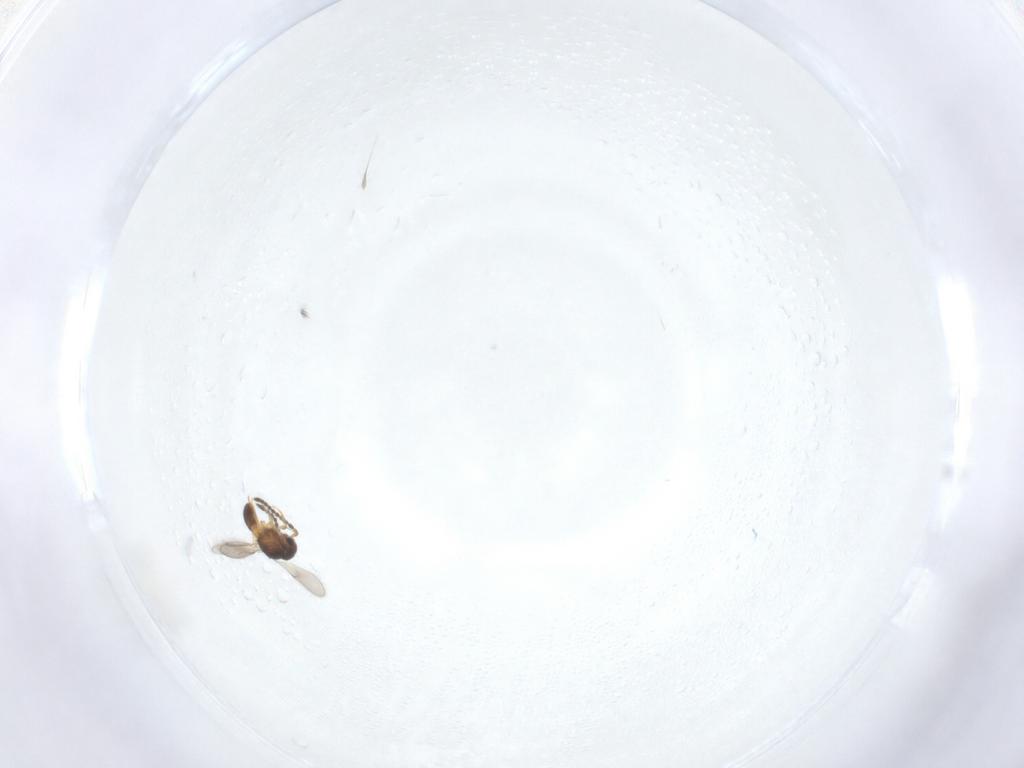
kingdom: Animalia
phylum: Arthropoda
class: Insecta
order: Hymenoptera
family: Scelionidae
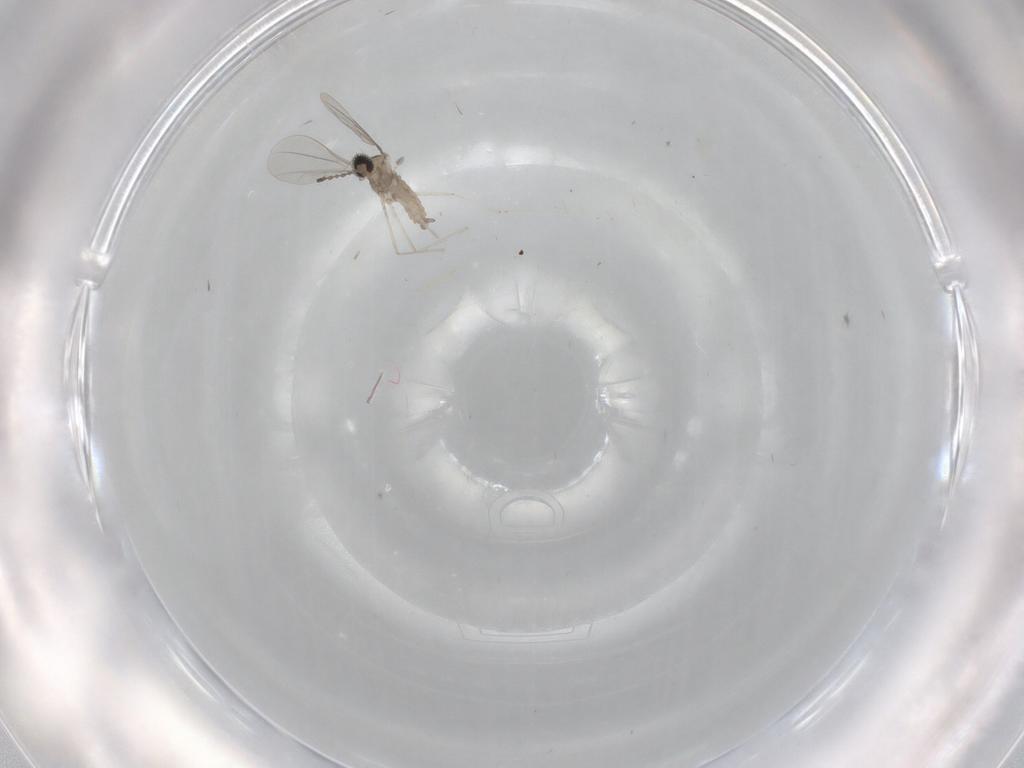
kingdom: Animalia
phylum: Arthropoda
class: Insecta
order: Diptera
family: Cecidomyiidae
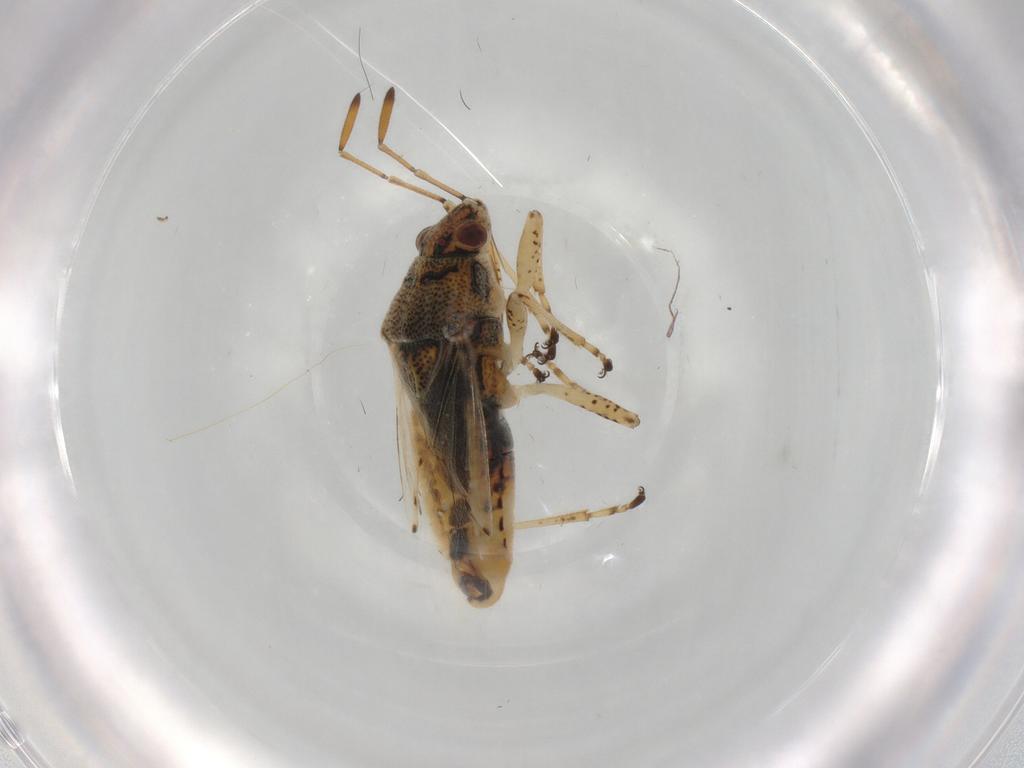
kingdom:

▶ _WHAT IS NEEDED_
Turn the lines above into a numbered list, leaving out any blank lines and the pictures.

▶ _SOLUTION FOR THIS TASK_
1. kingdom: Animalia
2. phylum: Arthropoda
3. class: Insecta
4. order: Hymenoptera
5. family: Scelionidae
6. kingdom: Animalia
7. phylum: Arthropoda
8. class: Insecta
9. order: Diptera
10. family: Cecidomyiidae
11. kingdom:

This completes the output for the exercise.